From that info you can determine the filter order and corner frequency you need.
Hi Zapper.
Thanks for your reply.
I need to adjust duty cycle to adjust the output voltage.
and the ripple should be <100mV.
I just saw a circuit like I uploaded, and I don't know how to calculate.
so say the frequency of PWM is 20kHz, and the duty cycle is adjustable, say 20% to 50%.
how do I determine the RC value the order.
 

Ian0

Joined Aug 7, 2020
9,680
The rise time is approximately 3 time constants (to 95%), so use RC=20us, and you won’t be far wrong.
That would give your filter a cutoff frequency of 8kHz, so you would only be about 18dB down at your PWM frequency, which would give you 0.4V peak-to-peak ripple.
A compromise will be required - either:
a fourth order filter
a slower rise time, or
a higher PWM frequency,
 

BobTPH

Joined Jun 5, 2013
8,816
Another way to look at it. The period of 20 KHz is 50 us, so you are asking for it to come up to the final voltage in 1 cycle. Not easy.

Edit: You originally said the frequency was not yet determined. Make it 100K and your life will be easier.

Bob
 
Last edited:

crutschow

Joined Mar 14, 2008
34,286
Top picture below is the LTspice simulation of a 50% duty-cycle, 100kHz wave, with both a 3-pole active and passive RC filter:
The passive filter (green trace) has a rise-time of about 60µs to within 10% of the final value, and the ripple is about 90mVpp.
The active filter (yellow trace) significantly improves on those values.

Getting that response with a 20kHz signal and an analog filter is not feasible.
Optimizing the 3-pole active filter (bottom picture) for 20kHz gives a risetime of about 100µs and a ripple of about 90mVpp.
The signal is shown going from a 50% duty-cycle to 20% duty-cycle at 0.5ms.

1645122646078.png

****************************************

1645125640062.png
 

Thread Starter

Frank@Frank

Joined Jul 24, 2021
23
thanks guys.
say the frequency f, duty cycle is D which is adjustable from 20% to 80%, the output ripple voltage is less than Vripple mV
is there a formulation can be used to calculate the orders and the RC values?
 

Thread Starter

Frank@Frank

Joined Jul 24, 2021
23
Nothing I know of that doesn't involve some complex math including Laplace transforms.
Hi zapper.
none offense.
so how did you come up with the circuit?
I just want to figure it out how to calculate instead of asking the same question here when the parameter changes.
 

crutschow

Joined Mar 14, 2008
34,286
so how did you come up with the circuit?
Since I (or Wally) never do any more math then we have to (hurts my head), I took the easy way.
I started with a 3-pole active LP filter that only requires one op amp (higher order filters with more op amps will likely give you only marginal improvement), and then tweaked the component values in the LTspice simulator until I got the desired maximum pp ripple,
The more you reduce the ripple by lowering the filter corner frequency, the more you increase the rise-time, so the maximum allowed ripple gives the fastest step-change risetime.
I used a nominal Bessel/Gaussian filter to give little or no overshoot on the step risetime from a sudden PWM duty-cycle change.
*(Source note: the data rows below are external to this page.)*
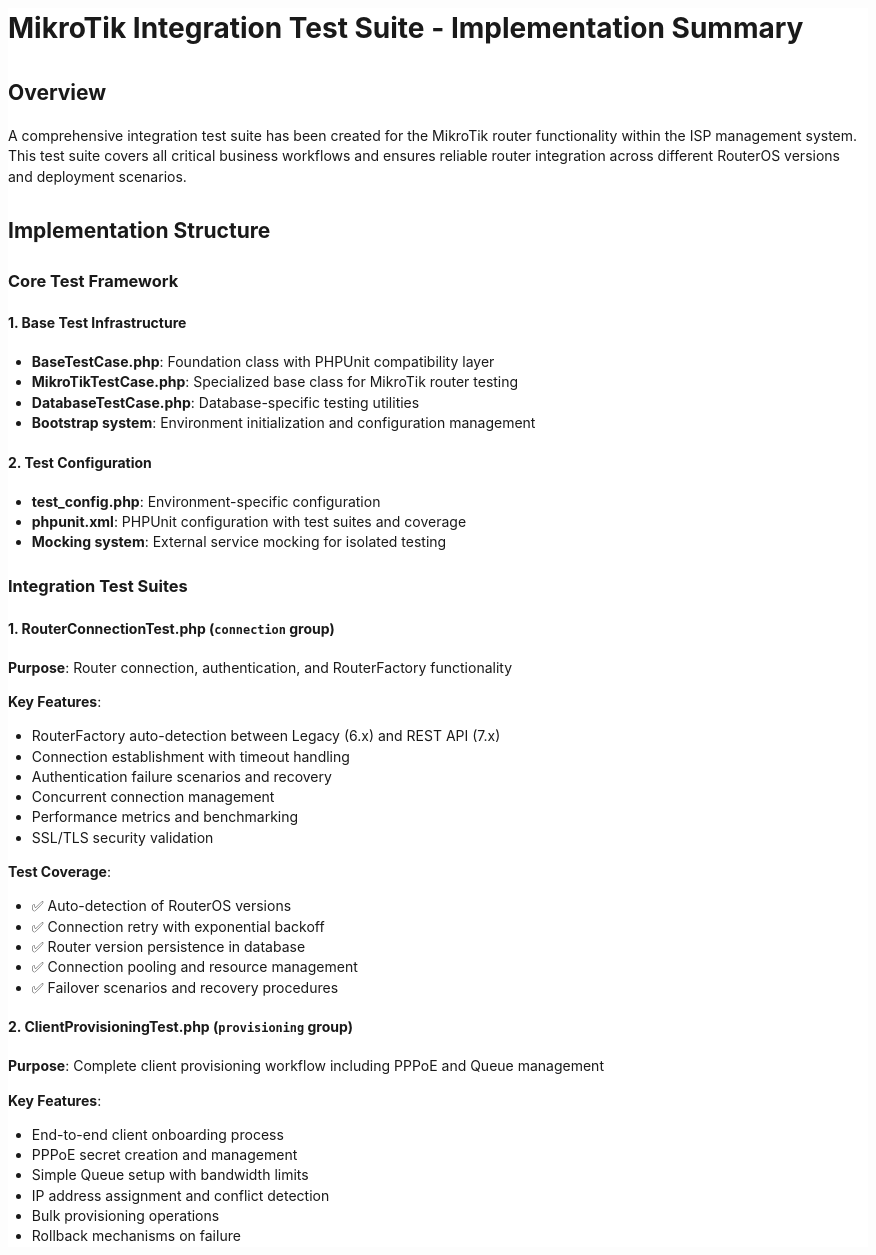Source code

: # MikroTik Integration Test Suite - Implementation Summary

## Overview

A comprehensive integration test suite has been created for the MikroTik router functionality within the ISP management system. This test suite covers all critical business workflows and ensures reliable router integration across different RouterOS versions and deployment scenarios.

## Implementation Structure

### Core Test Framework

#### 1. **Base Test Infrastructure**
- **BaseTestCase.php**: Foundation class with PHPUnit compatibility layer
- **MikroTikTestCase.php**: Specialized base class for MikroTik router testing
- **DatabaseTestCase.php**: Database-specific testing utilities
- **Bootstrap system**: Environment initialization and configuration management

#### 2. **Test Configuration**
- **test_config.php**: Environment-specific configuration
- **phpunit.xml**: PHPUnit configuration with test suites and coverage
- **Mocking system**: External service mocking for isolated testing

### Integration Test Suites

#### 1. **RouterConnectionTest.php** (`connection` group)
**Purpose**: Router connection, authentication, and RouterFactory functionality

**Key Features**:
- RouterFactory auto-detection between Legacy (6.x) and REST API (7.x)
- Connection establishment with timeout handling
- Authentication failure scenarios and recovery
- Concurrent connection management
- Performance metrics and benchmarking
- SSL/TLS security validation

**Test Coverage**:
- ✅ Auto-detection of RouterOS versions
- ✅ Connection retry with exponential backoff
- ✅ Router version persistence in database
- ✅ Connection pooling and resource management
- ✅ Failover scenarios and recovery procedures

#### 2. **ClientProvisioningTest.php** (`provisioning` group)
**Purpose**: Complete client provisioning workflow including PPPoE and Queue management

**Key Features**:
- End-to-end client onboarding process
- PPPoE secret creation and management
- Simple Queue setup with bandwidth limits
- IP address assignment and conflict detection
- Bulk provisioning operations
- Rollback mechanisms on failure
Note that the maximum ripple will occur at a 50% PWM duty-cycle.
 

Ian0

Joined Aug 7, 2020
9,680
thanks guys.
say the frequency f, duty cycle is D which is adjustable from 20% to 80%, the output ripple voltage is less than Vripple mV
is there a formulation can be used to calculate the orders and the RC values?
The reduction in ripple is roughly proportional to the ratio of the PWM frequency and the output frequency.
So:
The input ripple would be the PWM amplitude. The output frequency is the frequency you are trying to produce at the output once you have removed the PWM.
For a first order filter
Vpwm/Vripple = Fpwm/Fout
For a second order filter
Vpwm/Vripple = (Fpwm/Fout)^2
For a third order filter
Vpwm/Vripple = (Fpwm/Fout)^3

If your output is just a DC value, then assume an output " frequency" of 1/(2t) where t is the time you can allow it to change level.

If you want a nice smooth change of level, you will need a Bessel filter, and you won't get quite as good a reduction in ripple.
If you can allow the output to overshoot and take a while to settle when you change level, then you can get better ripple reduction.